Transcripts of the monetary policymaking body of the Federal Reserve from 2002–2008.

I have never stood in their shoes, so I’m not sure I fully understand it. You are right that the world is a little short of the risk-free asset now, and so a greater supply would be terrific in some sense. But they have a general view, which I think our people share, that to meet the kind of lumpy, unpredictable, potentially large needs for lender-of- last-resort purposes you may face in our currency, you have to manage reserves in a way that you can meet those needs without selling Treasuries or agencies. It would not be so terrific for the world. I have never stood on the other side, but that’s my basic sense.
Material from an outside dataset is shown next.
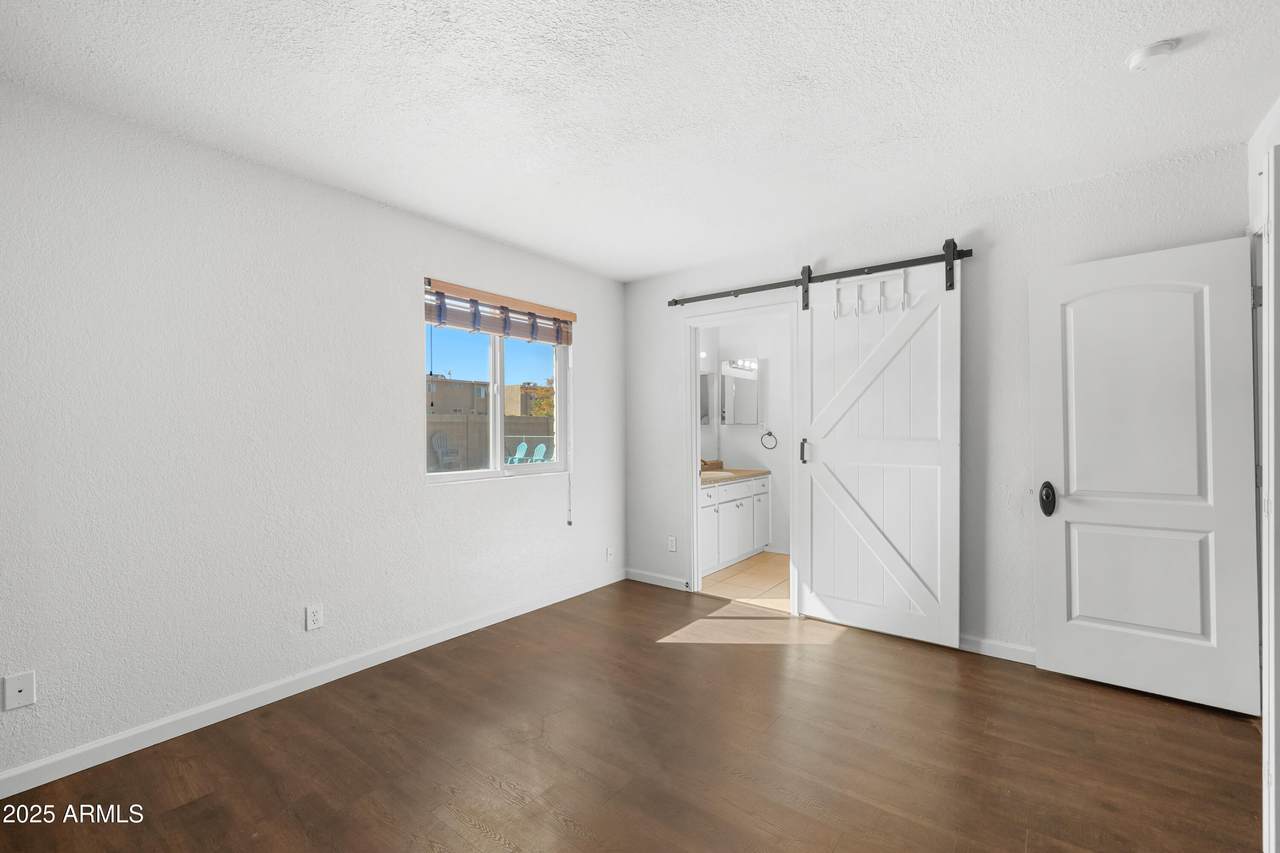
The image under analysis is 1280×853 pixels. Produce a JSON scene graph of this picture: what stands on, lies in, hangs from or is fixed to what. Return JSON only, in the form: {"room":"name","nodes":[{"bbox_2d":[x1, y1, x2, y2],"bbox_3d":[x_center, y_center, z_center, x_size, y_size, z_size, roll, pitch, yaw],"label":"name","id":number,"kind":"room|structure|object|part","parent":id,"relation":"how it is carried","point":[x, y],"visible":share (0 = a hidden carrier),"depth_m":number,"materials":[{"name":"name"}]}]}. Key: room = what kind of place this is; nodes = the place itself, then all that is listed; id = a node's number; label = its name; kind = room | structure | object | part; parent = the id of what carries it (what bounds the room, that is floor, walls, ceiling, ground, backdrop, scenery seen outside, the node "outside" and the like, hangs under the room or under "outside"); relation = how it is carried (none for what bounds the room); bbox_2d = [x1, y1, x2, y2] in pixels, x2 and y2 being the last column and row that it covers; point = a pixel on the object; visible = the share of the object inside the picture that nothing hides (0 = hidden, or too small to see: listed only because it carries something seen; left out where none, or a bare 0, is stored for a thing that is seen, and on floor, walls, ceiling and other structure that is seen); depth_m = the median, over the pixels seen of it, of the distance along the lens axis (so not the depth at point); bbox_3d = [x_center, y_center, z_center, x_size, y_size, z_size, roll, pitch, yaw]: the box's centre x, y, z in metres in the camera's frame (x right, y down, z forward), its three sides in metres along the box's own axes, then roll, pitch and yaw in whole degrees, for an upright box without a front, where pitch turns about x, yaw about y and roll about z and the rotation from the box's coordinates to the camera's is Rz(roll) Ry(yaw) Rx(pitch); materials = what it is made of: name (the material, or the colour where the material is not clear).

Another way to think about this is that the privilege of being the reserve currency of the world comes with some burdens. Not that we have an obligation in this sense, but we have an interest in helping these guys mitigate the problems they face in dealing with currency mismatches in their financial systems. We have an interest in helping them meet that in some sense. It’s not our obligation. We have the same basic interest that led us to be responsive to the European need in some cases. These guys are different in that they actually have managed the countries’ balance sheets better because they at least have a huge amount of their assets in dollars. That should make us in some ways as comfortable as—maybe more comfortable than—doing it with the Europeans because they ran a banking system that was allowed to get very, very big relative to GDP with huge currency mismatches and with no plans to meet the liquidity needs of their banks in dollars in the event that we face a storm like this.